**元の記事**
-
業種・地域から探す
ねじと関連機器
ねじは自動車や工作機械、建設物、医療機器などさまざまな業界で活躍している。また家具や家電製品など日常生活のあらゆる場面でモノとモノをつなぐねじは、陰ながら安全を支える縁の下の力持ちのような存在だ。中でも建築用のねじは職人向けといった産業用途だけでなく、一般消費者向けのDIY(日曜大工)でも活用され、その用途は幅広い。
建築用ねじ プロ向け重点
下穴加工不要で負担軽減
-
第61回JAPAN DIY HOMECENTER SHOW2025の会場の様子
ねじの主要な用途先の一つである建設業界の市場をみると、建設投資は堅調に推移している。国土交通省が発表した「令和6年度建設投資見通し」によると、2024年度の建設投資は前年度比2・7%増の73兆200億円の見込みとなった。
こうした中、建設業界では労働者の人手不足と高齢化が深刻化している。24年4月から建設業界でも時間外労働の上限規制が施行され、今後も人手不足が加速するとみられる。このため、業界全体で作業効率化や省力化への対応が急がれる。これを受け、ねじ業界でも建設現場の人手不足対策を後押しする製品が多数市場に投入されている。
最近では職人もホームセンターで購入するケースが増えているという。8月21日から23日までの3日間、幕張メッセ(千葉市美浜区)で「第61回JAPAN DIY HOMECENTER SHOW2025」が開かれた。同展示会に出展していたねじ企業の中には、実際に製品のねじ締めを体験できるところもあり、プロ、一般向け問わず楽しめる催しが盛り込まれていた。中でも施工時間の短縮や施工品質の安定化、作業負担の軽減など職人の作業をサポートする製品の展示が目を引いた。
大里は自社オリジナル製品として下穴不要の石こうボード締結用アンカーを披露した。ねじやクギが効かない石こうボードに対して確実に取り付けできる。

(データセットの記録)
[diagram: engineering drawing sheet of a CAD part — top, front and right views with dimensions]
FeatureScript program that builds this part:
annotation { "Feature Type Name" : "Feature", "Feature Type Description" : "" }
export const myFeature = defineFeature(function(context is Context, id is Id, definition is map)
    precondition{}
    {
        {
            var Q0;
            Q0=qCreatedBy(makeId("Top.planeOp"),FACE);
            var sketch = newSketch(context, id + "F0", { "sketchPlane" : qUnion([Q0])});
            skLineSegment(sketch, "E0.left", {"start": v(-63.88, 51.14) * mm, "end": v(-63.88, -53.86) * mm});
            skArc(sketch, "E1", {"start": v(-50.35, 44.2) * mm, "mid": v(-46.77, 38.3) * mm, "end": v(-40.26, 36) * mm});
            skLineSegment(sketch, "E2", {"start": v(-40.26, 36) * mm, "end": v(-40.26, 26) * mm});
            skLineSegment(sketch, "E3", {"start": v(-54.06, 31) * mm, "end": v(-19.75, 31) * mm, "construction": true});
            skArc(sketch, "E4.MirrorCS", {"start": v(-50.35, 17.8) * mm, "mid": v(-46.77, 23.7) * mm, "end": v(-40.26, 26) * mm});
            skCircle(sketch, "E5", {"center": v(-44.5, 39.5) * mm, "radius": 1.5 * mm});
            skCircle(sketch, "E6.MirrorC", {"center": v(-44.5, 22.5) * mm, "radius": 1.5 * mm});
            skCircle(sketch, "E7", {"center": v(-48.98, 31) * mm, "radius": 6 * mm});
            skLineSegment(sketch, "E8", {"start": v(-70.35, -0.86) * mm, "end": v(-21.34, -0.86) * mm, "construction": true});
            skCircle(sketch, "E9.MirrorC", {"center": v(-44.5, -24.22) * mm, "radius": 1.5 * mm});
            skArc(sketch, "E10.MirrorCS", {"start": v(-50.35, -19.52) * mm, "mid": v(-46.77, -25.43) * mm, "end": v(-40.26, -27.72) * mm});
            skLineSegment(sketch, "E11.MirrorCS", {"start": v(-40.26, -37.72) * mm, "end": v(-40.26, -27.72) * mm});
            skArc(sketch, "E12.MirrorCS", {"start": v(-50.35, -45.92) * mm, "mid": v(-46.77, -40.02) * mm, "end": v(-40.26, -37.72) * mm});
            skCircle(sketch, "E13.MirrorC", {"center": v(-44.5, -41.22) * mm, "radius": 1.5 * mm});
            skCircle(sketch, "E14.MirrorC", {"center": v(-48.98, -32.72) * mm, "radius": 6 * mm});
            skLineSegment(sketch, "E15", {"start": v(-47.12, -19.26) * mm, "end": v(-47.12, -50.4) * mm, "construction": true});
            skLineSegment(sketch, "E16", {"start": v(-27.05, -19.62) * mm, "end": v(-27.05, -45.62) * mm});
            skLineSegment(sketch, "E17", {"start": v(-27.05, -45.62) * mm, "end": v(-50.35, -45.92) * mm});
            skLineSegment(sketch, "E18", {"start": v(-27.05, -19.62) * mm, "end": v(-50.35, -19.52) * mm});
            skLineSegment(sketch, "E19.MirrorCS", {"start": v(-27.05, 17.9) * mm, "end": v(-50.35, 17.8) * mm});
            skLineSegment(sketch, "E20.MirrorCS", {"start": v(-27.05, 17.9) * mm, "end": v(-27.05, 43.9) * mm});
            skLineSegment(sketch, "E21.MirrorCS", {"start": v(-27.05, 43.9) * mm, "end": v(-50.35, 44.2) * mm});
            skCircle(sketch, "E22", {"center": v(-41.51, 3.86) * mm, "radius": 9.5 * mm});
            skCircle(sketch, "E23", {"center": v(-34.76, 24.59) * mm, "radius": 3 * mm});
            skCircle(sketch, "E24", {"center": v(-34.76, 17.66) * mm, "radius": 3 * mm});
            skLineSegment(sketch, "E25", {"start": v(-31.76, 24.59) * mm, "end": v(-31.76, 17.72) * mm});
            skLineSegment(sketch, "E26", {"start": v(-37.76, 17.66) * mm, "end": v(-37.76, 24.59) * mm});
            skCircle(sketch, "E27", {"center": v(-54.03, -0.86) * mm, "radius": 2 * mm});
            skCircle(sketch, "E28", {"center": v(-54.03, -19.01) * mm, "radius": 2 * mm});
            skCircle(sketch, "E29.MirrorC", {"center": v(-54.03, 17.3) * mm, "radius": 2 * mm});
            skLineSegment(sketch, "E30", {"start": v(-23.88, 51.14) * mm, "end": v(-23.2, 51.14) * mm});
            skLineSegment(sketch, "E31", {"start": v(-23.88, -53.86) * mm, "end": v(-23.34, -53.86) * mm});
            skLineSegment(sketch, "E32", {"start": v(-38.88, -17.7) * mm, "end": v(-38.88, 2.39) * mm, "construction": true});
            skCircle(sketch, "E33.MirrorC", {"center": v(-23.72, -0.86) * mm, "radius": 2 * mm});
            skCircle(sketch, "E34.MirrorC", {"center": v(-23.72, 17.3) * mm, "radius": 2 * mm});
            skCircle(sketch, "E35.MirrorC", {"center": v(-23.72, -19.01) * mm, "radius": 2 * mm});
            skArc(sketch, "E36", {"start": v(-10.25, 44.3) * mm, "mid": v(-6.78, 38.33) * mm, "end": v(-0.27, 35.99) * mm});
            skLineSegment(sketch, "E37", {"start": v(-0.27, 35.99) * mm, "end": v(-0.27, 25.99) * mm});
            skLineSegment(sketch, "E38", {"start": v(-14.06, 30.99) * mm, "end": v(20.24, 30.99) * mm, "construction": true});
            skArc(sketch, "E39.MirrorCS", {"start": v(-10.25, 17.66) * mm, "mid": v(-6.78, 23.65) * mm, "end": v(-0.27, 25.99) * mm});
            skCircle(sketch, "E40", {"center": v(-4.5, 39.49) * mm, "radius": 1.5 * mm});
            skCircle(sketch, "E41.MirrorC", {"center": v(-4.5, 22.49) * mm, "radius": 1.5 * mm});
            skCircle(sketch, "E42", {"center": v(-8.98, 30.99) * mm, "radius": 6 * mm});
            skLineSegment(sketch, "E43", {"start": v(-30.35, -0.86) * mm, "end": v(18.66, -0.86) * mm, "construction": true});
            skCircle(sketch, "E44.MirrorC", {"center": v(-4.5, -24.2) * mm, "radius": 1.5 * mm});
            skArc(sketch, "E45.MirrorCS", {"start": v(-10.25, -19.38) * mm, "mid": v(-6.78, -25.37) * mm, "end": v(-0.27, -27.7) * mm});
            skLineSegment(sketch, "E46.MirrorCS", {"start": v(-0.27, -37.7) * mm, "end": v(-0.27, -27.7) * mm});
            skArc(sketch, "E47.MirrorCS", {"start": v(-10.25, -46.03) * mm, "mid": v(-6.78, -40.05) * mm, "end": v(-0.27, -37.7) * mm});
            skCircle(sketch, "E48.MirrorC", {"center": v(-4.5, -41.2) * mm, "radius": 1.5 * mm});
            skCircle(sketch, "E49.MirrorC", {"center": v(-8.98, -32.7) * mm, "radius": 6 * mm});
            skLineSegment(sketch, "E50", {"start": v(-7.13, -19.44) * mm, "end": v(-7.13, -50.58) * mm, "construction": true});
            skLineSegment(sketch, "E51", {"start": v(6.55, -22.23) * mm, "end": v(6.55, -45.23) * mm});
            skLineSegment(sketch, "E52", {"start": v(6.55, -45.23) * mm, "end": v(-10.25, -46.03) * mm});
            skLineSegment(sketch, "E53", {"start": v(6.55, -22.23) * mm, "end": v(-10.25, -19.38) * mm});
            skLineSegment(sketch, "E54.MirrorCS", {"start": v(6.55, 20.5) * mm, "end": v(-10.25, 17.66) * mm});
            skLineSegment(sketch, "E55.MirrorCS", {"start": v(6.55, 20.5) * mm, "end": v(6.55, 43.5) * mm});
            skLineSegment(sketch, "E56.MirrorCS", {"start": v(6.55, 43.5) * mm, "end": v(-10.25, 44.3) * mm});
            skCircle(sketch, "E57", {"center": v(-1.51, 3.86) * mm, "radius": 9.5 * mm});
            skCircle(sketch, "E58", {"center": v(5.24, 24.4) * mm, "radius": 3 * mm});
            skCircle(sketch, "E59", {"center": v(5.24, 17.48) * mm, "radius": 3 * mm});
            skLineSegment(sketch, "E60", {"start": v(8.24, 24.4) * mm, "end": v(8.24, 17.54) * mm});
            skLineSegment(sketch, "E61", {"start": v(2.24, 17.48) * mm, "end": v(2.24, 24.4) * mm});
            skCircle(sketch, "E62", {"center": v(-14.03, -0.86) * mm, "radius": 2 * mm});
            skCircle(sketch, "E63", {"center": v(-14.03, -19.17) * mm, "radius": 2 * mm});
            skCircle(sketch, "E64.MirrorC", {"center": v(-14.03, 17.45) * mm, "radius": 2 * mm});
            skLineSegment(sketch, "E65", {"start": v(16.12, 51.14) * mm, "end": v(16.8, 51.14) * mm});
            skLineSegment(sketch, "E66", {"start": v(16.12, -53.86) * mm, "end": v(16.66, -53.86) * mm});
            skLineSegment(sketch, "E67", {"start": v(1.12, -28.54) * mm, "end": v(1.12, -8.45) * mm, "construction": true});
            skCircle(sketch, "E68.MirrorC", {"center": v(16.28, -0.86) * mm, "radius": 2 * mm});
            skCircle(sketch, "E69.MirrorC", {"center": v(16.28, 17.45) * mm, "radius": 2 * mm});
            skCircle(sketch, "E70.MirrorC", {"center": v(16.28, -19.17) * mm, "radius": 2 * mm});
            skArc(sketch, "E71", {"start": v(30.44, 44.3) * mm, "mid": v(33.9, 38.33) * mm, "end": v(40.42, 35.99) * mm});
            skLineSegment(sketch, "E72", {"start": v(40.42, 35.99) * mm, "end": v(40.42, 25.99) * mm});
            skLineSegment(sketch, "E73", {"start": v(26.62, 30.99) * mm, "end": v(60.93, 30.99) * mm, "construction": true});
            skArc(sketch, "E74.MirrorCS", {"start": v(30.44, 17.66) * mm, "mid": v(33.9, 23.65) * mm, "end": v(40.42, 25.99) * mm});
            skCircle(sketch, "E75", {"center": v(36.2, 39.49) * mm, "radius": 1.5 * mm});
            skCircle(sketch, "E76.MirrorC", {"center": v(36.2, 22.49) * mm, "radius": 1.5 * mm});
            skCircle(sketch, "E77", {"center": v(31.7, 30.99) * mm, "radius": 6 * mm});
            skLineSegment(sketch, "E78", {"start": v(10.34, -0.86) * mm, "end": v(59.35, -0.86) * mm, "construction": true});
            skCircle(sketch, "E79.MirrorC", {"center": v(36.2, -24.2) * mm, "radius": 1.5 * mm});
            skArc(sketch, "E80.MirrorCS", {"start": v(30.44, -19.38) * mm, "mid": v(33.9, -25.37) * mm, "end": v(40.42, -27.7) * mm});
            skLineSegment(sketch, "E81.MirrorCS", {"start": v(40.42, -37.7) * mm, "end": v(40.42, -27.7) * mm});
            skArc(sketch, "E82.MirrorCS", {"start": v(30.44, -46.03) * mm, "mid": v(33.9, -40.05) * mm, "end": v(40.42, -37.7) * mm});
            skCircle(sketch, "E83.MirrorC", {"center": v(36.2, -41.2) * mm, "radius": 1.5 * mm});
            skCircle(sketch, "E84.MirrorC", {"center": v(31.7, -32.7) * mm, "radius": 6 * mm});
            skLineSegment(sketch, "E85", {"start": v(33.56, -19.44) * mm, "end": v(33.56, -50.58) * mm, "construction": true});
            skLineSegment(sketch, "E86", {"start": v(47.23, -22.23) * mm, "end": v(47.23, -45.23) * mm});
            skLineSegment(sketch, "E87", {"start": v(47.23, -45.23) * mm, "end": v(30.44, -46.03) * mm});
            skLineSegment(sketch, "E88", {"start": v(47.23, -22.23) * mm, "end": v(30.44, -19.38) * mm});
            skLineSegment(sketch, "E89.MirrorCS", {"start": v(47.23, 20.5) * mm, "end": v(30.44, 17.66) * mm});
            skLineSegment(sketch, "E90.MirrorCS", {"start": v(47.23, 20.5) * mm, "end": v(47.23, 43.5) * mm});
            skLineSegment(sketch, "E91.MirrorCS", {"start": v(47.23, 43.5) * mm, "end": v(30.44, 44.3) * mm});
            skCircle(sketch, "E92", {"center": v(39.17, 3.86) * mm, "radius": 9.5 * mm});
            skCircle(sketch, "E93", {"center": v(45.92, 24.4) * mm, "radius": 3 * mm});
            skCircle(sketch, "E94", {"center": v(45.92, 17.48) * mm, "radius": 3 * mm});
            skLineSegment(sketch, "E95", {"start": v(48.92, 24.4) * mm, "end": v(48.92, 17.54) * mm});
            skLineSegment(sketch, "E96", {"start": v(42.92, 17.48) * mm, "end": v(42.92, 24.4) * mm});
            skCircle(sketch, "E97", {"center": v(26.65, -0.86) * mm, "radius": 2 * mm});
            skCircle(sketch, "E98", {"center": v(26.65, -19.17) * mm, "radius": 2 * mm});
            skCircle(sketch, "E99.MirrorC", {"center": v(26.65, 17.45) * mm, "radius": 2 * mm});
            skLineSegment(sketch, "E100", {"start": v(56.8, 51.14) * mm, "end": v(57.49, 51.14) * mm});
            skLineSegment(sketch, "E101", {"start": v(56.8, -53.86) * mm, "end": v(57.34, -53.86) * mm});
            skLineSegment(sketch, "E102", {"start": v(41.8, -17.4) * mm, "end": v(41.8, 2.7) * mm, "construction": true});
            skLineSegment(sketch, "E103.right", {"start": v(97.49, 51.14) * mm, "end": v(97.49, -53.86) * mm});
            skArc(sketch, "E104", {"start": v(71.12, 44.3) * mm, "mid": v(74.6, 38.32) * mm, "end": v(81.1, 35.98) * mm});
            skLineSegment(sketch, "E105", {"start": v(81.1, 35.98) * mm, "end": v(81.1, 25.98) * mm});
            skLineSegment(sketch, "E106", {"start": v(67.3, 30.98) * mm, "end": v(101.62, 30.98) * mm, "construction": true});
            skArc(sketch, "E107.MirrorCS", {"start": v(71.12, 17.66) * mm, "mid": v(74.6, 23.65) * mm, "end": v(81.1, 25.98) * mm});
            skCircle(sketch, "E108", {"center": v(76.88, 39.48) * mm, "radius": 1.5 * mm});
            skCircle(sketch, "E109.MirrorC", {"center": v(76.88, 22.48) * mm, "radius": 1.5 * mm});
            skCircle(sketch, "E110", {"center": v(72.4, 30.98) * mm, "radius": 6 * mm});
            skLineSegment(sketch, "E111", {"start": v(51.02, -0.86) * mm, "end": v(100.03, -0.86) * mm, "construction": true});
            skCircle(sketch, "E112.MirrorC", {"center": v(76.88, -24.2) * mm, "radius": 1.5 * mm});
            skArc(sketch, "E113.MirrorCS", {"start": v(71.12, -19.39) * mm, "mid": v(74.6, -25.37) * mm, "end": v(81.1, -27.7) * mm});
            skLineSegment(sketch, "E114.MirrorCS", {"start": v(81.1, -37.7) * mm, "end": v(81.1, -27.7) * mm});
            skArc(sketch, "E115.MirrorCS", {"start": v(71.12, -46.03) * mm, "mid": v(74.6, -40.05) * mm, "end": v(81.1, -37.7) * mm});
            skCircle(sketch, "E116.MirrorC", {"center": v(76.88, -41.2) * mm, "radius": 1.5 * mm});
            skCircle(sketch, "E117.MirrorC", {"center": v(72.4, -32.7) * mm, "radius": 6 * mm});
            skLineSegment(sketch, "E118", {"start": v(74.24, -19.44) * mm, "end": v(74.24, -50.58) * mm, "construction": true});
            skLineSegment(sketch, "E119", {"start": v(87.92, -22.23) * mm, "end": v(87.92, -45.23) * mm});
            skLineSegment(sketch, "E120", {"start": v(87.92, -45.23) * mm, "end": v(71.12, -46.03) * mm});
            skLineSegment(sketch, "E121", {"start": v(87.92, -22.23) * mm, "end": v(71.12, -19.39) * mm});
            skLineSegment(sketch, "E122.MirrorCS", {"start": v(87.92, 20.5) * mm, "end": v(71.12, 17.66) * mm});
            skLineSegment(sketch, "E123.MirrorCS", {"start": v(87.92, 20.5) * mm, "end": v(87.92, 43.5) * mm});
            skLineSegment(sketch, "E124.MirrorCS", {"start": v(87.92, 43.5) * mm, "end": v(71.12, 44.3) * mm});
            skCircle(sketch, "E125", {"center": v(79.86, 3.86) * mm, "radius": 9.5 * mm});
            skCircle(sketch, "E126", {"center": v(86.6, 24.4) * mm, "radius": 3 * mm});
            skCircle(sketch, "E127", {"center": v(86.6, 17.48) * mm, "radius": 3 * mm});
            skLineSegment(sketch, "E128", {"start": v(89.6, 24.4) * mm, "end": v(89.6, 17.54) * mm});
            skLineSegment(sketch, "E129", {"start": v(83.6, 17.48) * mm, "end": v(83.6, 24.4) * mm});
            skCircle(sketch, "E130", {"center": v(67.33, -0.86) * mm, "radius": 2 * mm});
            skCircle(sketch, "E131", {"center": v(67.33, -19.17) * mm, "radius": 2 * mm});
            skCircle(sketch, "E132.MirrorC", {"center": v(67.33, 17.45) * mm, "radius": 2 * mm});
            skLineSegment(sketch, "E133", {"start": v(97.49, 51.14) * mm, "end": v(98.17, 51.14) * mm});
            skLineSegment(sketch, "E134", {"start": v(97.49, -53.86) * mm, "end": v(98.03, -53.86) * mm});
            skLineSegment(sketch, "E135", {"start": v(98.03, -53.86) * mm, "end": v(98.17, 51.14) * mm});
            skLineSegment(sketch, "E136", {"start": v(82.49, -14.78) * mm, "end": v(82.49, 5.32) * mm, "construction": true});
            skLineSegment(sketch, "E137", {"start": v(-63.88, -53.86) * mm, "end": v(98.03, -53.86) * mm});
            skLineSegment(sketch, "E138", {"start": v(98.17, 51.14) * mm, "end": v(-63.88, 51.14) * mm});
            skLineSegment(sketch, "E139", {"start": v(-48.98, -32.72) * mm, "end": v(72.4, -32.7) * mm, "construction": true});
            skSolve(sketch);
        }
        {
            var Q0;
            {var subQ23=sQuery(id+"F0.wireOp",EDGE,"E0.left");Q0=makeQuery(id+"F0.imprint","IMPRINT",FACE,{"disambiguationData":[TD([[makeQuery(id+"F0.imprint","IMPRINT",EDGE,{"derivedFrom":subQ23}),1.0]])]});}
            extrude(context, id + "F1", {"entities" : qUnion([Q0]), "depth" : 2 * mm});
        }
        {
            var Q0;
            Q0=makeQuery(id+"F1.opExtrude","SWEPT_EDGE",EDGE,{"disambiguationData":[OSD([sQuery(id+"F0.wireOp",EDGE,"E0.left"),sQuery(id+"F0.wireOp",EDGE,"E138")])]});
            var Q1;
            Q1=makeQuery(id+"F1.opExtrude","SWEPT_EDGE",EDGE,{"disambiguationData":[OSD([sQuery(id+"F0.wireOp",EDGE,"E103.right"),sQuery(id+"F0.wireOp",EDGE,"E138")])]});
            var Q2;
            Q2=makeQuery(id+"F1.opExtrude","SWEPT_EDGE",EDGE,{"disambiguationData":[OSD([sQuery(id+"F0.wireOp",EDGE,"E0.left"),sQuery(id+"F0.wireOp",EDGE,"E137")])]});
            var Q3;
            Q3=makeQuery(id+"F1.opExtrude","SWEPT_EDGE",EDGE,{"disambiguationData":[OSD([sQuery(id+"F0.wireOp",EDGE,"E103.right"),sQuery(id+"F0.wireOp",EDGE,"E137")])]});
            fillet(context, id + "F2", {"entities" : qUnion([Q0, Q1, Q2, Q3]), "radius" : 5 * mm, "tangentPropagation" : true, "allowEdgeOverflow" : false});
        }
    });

**作業内容**
建築用ねじを扱う記事を、最後の文に続けて書き継いでください。 記録は記事とは別個の資料です。

**解答**
手回しドライバーでアンカーを壁にねじ込み、ビスをアンカーにあてがい、締結する。アンカーの軸部には独自技術によってヒビを設けており、割れやすくなっている。ビスをねじ込むと、一定のところでアンカーの軸部が左右に割れ、軸部が割れる際に「パキッ」と音が鳴る仕組み。この音によって誰でも施工完了を判断できるようにした。
同社販売担当者は「今のキーワードは時短と施工性」と話す。この製品を使うことで、ビス締結の施工不良の予防につながる。
今後は改良を重ね、10月をめどに販売する予定。職人に限らず、DIY用途でも活躍する。
また八幡ねじは2種類のドリルねじをメインに出品。このうち、厚板用のドリルねじは独自の刃先形状により、M4サイズで最大厚さ6・5ミリメートルの鋼板まで締結可能。下穴なしでねじ締めが可能なため、1工程で施工が完了する。工場などの施設内の照明やスイッチの増設といった建設後のちょっとしたレイアウト変更など、手早く作業したいといったニーズに応えた。
同社は24年8月に職人向けの商材を扱うブランドを立ち上げた。建設業界の人手不足を背景に建設現場の作業効率向上につながる製品ラインアップを増やしていく。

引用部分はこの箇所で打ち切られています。